Trecho do texto:
Em 1977 a revista Música nº 16 trazia uma matéria de capa com Rita Lee - uma entrevista em que ela fala de sua carreira, o mercado de música, o panorama do rock brasileiro na época, etc. Segue abaixo, a primeira parte da matéria:
"Com a taxativa afirmação 'passarinho na gaiola não esquece de cantar', Rita Lee Jones prepara a sua volta.
No ano passado, dois acontecimentos alteram substancialmente a sua carreira.. Primeiro, a sua prisão após a gravação do elepê 'Entradas e Bandeiras' e, segundo, o desentendimento e consequente separação de Mônica Lisboa, sua empresária há cinco anos. Neste ano, os fatos parecem promissores. O nascimento de Roberto Lee, em março, a gravação de um novo disco com o Tutti-Frutti, acrescido de Roberto Carvalho, dividem com a 'Trampo Produções Artísticas', firma fundada há seis meses, as atenções da cantora.. Mas isso não é tudo, pois ainda este ano haverá a sonhada excursão com Gilberto Gil. No palco estarão as duas bandas, músicas de Rita e do compositor, além de composições novas. Na verdade, um caminho novo, 'uma terceira coisa'. No ano que vem, um circuito incluirá a América Latina, terminando nos Estados Unidos.

Tarefa proposta: Retome a matéria sobre Rita Lee logo após a última frase do trecho e escreva a continuação.

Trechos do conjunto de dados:
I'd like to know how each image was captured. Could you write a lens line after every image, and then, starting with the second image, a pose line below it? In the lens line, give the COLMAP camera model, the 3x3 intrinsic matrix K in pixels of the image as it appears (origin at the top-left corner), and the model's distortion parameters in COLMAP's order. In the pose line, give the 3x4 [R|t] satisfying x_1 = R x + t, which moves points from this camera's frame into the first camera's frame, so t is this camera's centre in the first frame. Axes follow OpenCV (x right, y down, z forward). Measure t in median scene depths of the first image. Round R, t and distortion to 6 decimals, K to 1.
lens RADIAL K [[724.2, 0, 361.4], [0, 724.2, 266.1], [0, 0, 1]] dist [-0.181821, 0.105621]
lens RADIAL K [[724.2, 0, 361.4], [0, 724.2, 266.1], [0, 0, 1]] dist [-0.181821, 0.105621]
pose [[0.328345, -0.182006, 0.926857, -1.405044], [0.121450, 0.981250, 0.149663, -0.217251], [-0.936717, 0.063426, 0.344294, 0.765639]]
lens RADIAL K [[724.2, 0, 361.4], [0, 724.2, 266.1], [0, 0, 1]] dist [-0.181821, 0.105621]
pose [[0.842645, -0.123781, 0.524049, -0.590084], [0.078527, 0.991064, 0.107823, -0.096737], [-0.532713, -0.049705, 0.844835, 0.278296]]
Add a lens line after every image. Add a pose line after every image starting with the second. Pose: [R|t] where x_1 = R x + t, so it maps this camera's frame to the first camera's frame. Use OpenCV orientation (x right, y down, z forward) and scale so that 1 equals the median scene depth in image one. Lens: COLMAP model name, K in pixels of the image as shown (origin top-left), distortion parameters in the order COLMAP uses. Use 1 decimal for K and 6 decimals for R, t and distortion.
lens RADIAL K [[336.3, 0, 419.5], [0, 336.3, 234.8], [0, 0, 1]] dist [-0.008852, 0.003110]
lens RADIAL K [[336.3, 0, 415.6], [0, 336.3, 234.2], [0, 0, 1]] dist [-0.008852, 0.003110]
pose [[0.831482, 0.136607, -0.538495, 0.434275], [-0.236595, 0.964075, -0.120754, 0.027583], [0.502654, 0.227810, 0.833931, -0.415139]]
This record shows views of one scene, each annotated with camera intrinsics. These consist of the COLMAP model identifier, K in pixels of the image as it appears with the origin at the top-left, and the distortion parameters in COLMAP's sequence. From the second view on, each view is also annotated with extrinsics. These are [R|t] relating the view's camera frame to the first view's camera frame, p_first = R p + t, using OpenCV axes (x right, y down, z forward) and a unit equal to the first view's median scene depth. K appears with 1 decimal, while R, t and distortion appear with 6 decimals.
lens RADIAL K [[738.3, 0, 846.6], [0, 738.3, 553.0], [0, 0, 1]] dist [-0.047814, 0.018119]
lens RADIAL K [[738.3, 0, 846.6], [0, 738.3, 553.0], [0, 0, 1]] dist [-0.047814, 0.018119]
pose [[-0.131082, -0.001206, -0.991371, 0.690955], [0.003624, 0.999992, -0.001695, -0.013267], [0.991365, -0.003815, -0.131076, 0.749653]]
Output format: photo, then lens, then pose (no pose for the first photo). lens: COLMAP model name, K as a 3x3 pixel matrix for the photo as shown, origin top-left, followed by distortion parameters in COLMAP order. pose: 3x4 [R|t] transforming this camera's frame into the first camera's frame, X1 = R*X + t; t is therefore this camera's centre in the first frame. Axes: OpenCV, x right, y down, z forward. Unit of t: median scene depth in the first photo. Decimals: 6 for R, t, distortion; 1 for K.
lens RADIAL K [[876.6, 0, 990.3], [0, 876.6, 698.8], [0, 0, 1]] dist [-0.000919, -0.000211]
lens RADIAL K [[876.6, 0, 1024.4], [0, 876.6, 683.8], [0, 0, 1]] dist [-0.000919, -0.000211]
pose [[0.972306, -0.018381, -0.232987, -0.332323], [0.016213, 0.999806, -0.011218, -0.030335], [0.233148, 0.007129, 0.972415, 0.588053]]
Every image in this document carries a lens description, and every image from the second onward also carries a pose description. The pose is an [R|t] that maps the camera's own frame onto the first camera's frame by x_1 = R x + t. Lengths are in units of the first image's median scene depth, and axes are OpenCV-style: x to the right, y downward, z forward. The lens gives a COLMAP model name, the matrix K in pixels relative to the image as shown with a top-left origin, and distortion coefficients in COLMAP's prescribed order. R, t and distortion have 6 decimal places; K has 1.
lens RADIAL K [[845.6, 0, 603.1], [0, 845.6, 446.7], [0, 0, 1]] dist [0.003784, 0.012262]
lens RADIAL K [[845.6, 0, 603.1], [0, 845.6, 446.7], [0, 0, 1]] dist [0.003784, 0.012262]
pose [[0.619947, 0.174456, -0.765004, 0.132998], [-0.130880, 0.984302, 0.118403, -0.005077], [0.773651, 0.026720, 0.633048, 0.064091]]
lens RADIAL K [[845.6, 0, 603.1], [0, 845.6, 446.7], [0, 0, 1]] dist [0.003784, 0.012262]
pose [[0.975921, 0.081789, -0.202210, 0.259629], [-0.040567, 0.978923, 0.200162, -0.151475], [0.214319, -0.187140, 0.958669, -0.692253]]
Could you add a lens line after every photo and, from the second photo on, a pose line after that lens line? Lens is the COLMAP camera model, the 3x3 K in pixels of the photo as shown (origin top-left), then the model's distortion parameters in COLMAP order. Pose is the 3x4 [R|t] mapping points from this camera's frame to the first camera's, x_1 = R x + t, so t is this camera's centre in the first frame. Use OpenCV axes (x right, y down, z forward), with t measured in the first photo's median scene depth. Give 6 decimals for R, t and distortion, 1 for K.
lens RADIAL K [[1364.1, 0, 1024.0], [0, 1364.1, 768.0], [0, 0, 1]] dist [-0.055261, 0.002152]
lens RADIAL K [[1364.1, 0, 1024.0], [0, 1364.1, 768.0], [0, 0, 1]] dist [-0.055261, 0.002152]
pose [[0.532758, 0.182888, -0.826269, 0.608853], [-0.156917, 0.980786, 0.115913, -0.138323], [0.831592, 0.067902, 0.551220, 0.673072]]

Espaço da resposta:
No próximo disco, as letras obedecerão à temática habitual da cantora: humor/ realidade/ eu quero matar a vontade/ Enquanto tenho saúde e idade/ Fazer um pouco de tudo/Vender minha alma pra comprar tudo/ Vender a minha alma pra comprar o meu mundo. ('Ambição')
Música - O que é rock no Brasil?
Rita - Até há pouco tempo, eu não queria mais falar em rock. De tanto que se está tentando definir uma coisa que justamente se propõe à não-definição, já que é a abertura total. Mas sempre tem um pessoal tentando definir esse tal de rock'n roll. Essa tentativa fica meio pobre. Os próprios roqueiros tentando se definir já é uma bobagem. Além, ainda, das pessoas que acham rock uma cultura estrangeira invadindo o Brasil. Eu acho que rock é aquele negócio que sai de dentro da gente. É a verdade de cada um.
Música - Quais a dificuldades a se enfrentar?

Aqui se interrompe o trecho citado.